Three-dimensional turbo-spin-echo amide proton transfer-weighted mri for cervical cancer: A preliminary study.

Abstract

Amide proton transfer-weighted (APTw) imaging has shown great potential in the diagnosis of cancer, but has yet not been well studied in cervical cancer. To evaluate the image quality and clinical feasibility of APTw MRI for cervical cancer. Prospective. In all, 75 patients with cervical lesions and 49 healthy volunteers. 3.0 T, 3D turbo spin echo (TSE) APTw sequence. Three radiologists, blinded to the clinical data, independently evaluated APTw image quality with a 5-point Likert scale on 64 patients with pathologically confirmed cervical cancer. APT values, calculated based on asymmetry of acquired Z-spectrum with respect to water frequency, using 3D turbo spin echo volume acquisition with B0 correction, were independently measured by two radiologists, twice for each observer, on 52 cervical cancer lesions and 49 normal cervical stroma with a mean region of interest area of 638.6 mm2 and 557.5 mm2 , respectively. Interobserver agreement was evaluated by Kendall's W test. Intra- and interobserver interclass correlation coefficients (ICC) were computed. Student's t-test was used to compare the differences of APT values between cervical cancer and normal cervix; receiver operating characteristic analysis was performed. Most cases revealed good APTw image quality with excellent agreement (Kendall's W = 0.850, P < 0.001). APT values of cervical cancer and normal cervical stroma were 2.745 ± 0.065 and 1.853 ± 0.059, respectively, with a significant difference (P < 0.0001).
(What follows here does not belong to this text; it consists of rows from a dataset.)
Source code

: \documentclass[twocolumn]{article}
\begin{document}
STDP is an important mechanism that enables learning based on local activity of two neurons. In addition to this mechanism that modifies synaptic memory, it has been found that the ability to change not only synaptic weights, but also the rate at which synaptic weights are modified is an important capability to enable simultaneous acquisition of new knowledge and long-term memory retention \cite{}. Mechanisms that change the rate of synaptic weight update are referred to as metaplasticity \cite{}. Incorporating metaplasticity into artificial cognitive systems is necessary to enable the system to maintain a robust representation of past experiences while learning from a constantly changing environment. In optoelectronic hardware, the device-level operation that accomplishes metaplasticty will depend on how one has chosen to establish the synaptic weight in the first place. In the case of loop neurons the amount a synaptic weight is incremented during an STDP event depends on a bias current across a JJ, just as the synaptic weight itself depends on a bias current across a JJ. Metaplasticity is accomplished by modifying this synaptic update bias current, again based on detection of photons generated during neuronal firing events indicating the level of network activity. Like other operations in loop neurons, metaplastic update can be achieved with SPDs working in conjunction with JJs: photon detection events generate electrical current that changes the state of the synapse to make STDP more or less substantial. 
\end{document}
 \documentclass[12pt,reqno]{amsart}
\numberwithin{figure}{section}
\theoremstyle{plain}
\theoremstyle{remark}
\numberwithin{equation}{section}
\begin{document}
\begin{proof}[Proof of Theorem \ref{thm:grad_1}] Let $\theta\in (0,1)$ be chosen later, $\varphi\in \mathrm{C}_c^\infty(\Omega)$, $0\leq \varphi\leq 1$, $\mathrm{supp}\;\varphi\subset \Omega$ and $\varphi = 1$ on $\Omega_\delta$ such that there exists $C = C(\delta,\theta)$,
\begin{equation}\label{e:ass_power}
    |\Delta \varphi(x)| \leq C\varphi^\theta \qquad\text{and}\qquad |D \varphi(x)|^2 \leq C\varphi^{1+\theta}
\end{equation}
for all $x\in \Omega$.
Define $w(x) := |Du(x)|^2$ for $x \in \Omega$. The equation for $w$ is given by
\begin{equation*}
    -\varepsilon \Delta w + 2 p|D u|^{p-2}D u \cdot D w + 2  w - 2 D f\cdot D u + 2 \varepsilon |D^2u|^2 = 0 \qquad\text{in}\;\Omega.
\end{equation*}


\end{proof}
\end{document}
Intraobserver ICCs were 0.963 and 0.960 for two readers. Interobserver ICC was 0.993. Area under the curve (AUC) for differentiating cervical cancer from normal cervical stroma was 0.927. The feasible threshold value for AUC was determined as 2.221 with sensitivity of 84.62% and specificity of 83.66%. 3D TSE APTw MRI is feasible in cervical cancer. Cervical cancer showed significantly higher APT values than normal cervix. 2 Technical Efficacy: Stage 2 J. Magn. Reson. Imaging 2019;50:1318-1325.